National Post (National Edition)
FIVE TAKEAWAYS FROM GOTH, AND ITS DARK SUBCULTURE
Goth: The Design, Art and Fashion of a Dark Subculture By Chris Roberts, Hywell Livingstone and Emma Baxter-Wright Carlton Books 224 pp; $29.95
Depending on your background, the word “goth” means one of three things: 1) a Germanic tribe that hastened the fall of the Roman Empire, 2) a friend of yours in high school, 3) you in high school. But as a new book by the same name illustrates, “Goth” is a subculture that pervades nearly every form of art.
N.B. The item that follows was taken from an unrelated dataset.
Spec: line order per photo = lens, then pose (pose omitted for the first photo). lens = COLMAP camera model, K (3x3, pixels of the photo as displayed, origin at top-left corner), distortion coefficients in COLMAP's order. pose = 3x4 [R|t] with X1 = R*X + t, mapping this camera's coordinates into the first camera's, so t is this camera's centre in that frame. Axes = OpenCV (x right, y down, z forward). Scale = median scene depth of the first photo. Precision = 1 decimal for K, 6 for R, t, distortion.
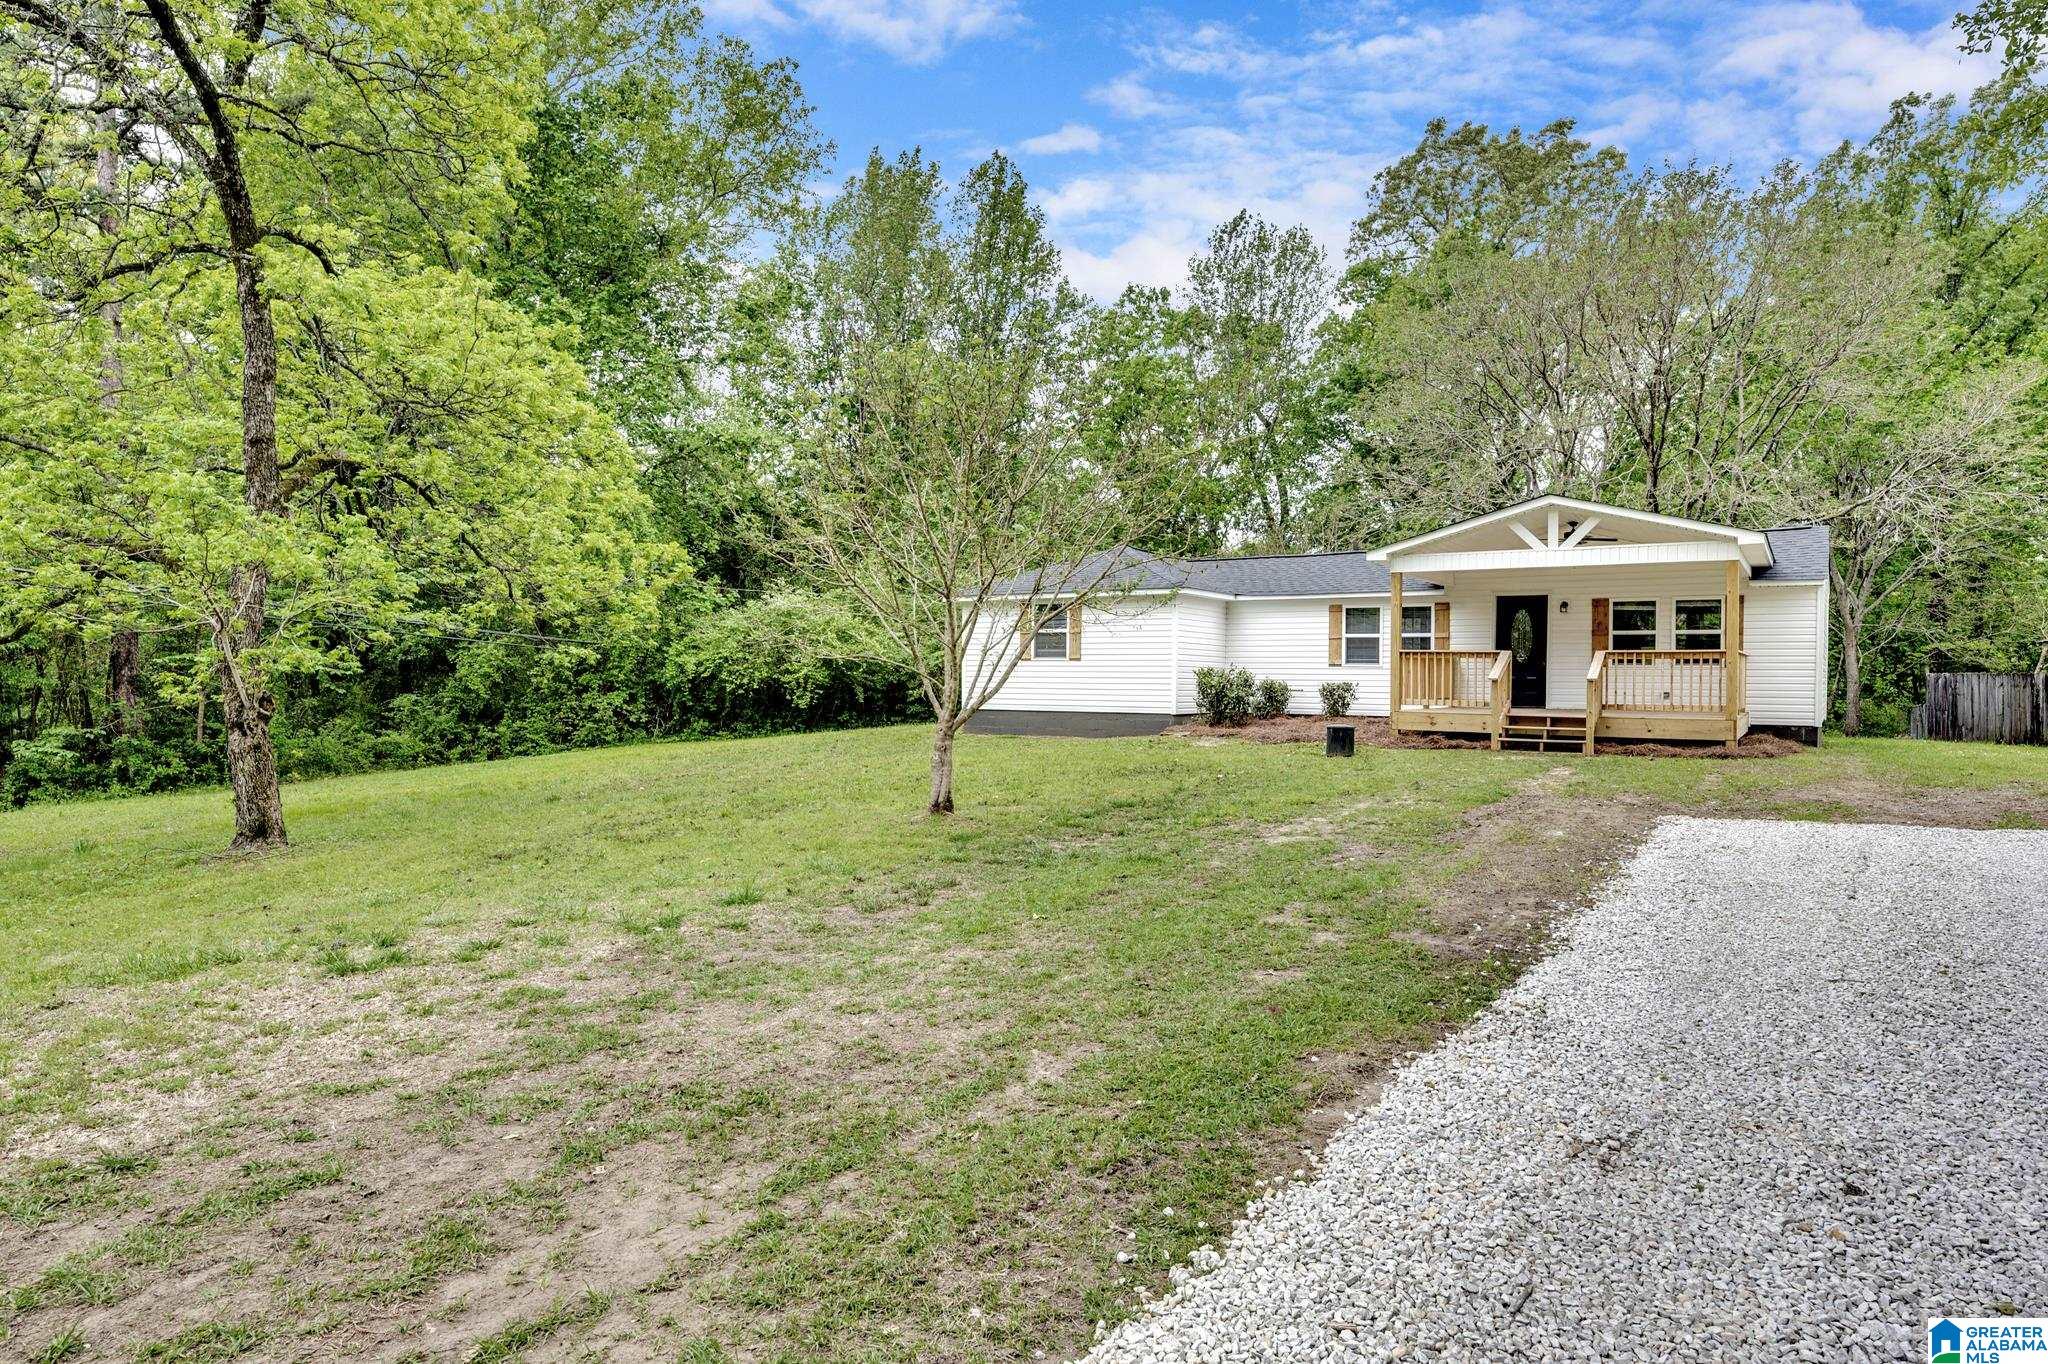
lens RADIAL K [[1311.4, 0, 991.7], [0, 1311.4, 684.6], [0, 0, 1]] dist [0.028519, 0.000724]
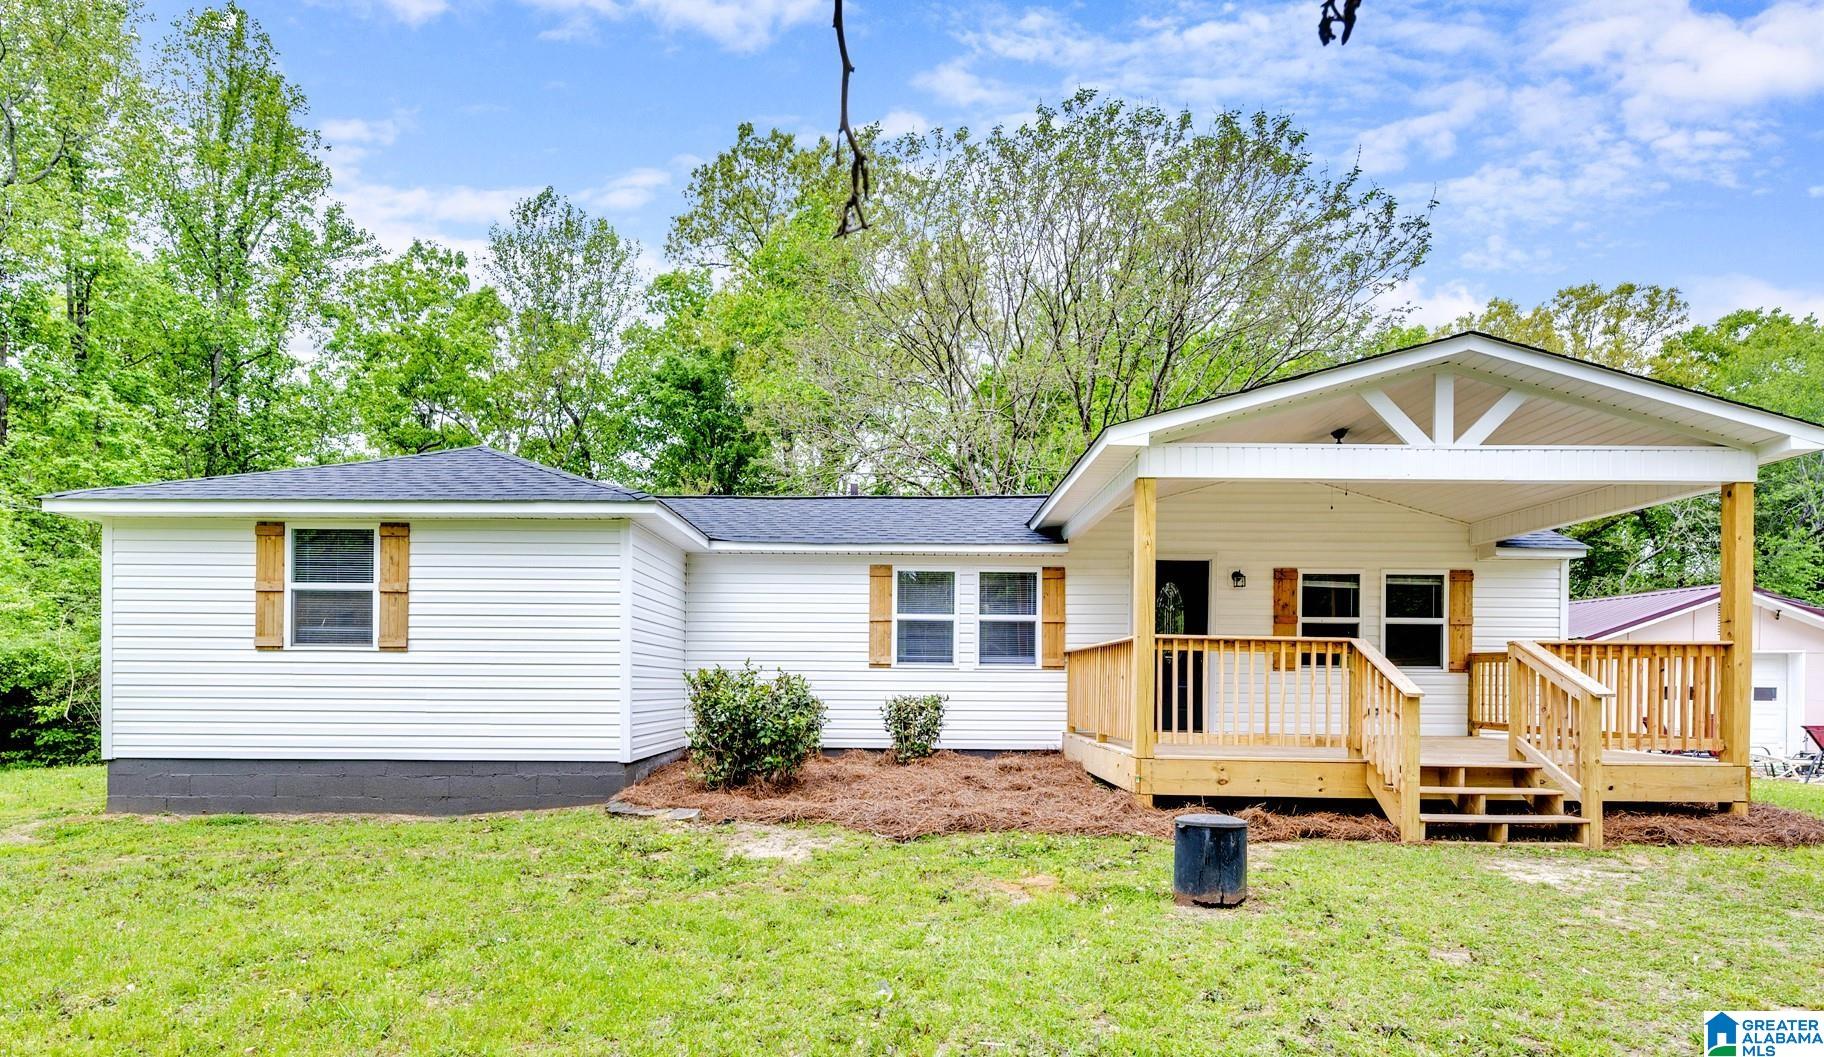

Here are your takeaways:
1
“Gothic architecture” was never a contemporary term, but named in retrospect during the Italian Renaissance by critics of medieval buildings and their lack of classical principles. “What better term to name them,” Livingstone asks, "than that of the marauding hordes who, like the architecture that so offended the sensitive Italians, ruined their beloved Rome back in the fifth century?” I guess we can look forward to “Deplorable” architecture in the next millennium.
2
Gothic fiction as a genre is widely traced to Horace Walpole’s The Castle of Otranto (subsequently subtitled “A Gothic Story”), which was published in England on Christmas Day of 1764. The book claimed to be a translation of a long-lost Italian text, and was well-received until that falsehood was exposed. “Its fascination with superstition and violence was apparently fine provided it came from a bygone age,” Roberts writes, “but decidedly unacceptable in upperclass England.” For younger readers, this is why it was okay for your father to be a fan of pre-Wayne’s World Alice Cooper but not okay for you to be a fan of ... okay, I admit it, I don’t have a reference any more recent than Marilyn Manson.
3
Roberts makes the case that, though not nearly as quintessentially gothic as 19th century peers such as Shelley’s Frankenstein or Stoker’s Dracula, the Brontë sisters’ Jane Eyre and Wuthering Heights can lay claim to the genre with psychological themes (“jealous infatuation”), hints at the supernatural and their gothic settings on the moors and in creaky manor houses. We should have known: that diaeresis in the Brontë name looks an awful lot like an umlaut.
4
Though Tim Burton is the director who first leaps to mind for many as an example of Goth filmmaking (Beetlejuice, Edward Scissorhands, Sleepy Hollow), Roberts qualifies him as something of a “flamboyant circus-showman.” In other words – gothic camp. But Roberts continues with the interesting point that Burton’s entry in the Batman franchise (1992’s Batman Returns, with Danny DeVito as The Penguin and Michelle Pfeiffer’s Catwoman) faced criticism of being “too dark.” His was a Gotham City that audiences were finally ready for in the Christopher Nolan reboot some dozen years later (after the misguided overcompensation with Jim Carrey’s Riddler and Arnold Schwarzenegger’s Mr. Freeze. “Let’s kick some ice!” Mr. Freeze said. Let’s kick some ice, he really said).
5
“‘Goths’ technically didn’t fit the followers of this music,” Roberts writes, “who were mostly gentle, sensitive souls.” It’s why The Cure’s Robert Smith was a hero in South Park. It’s why your friend’s older sister wore Doc Marten’s but was also a vegetarian. Underneath the eyeliner was not the cold stare of a nihilist, but the beseeching of memento mori. Perhaps Ozzy Osbourne said it best, as Roberts notes, when he was dubbed a living legend: “That’s better than being a dead one.”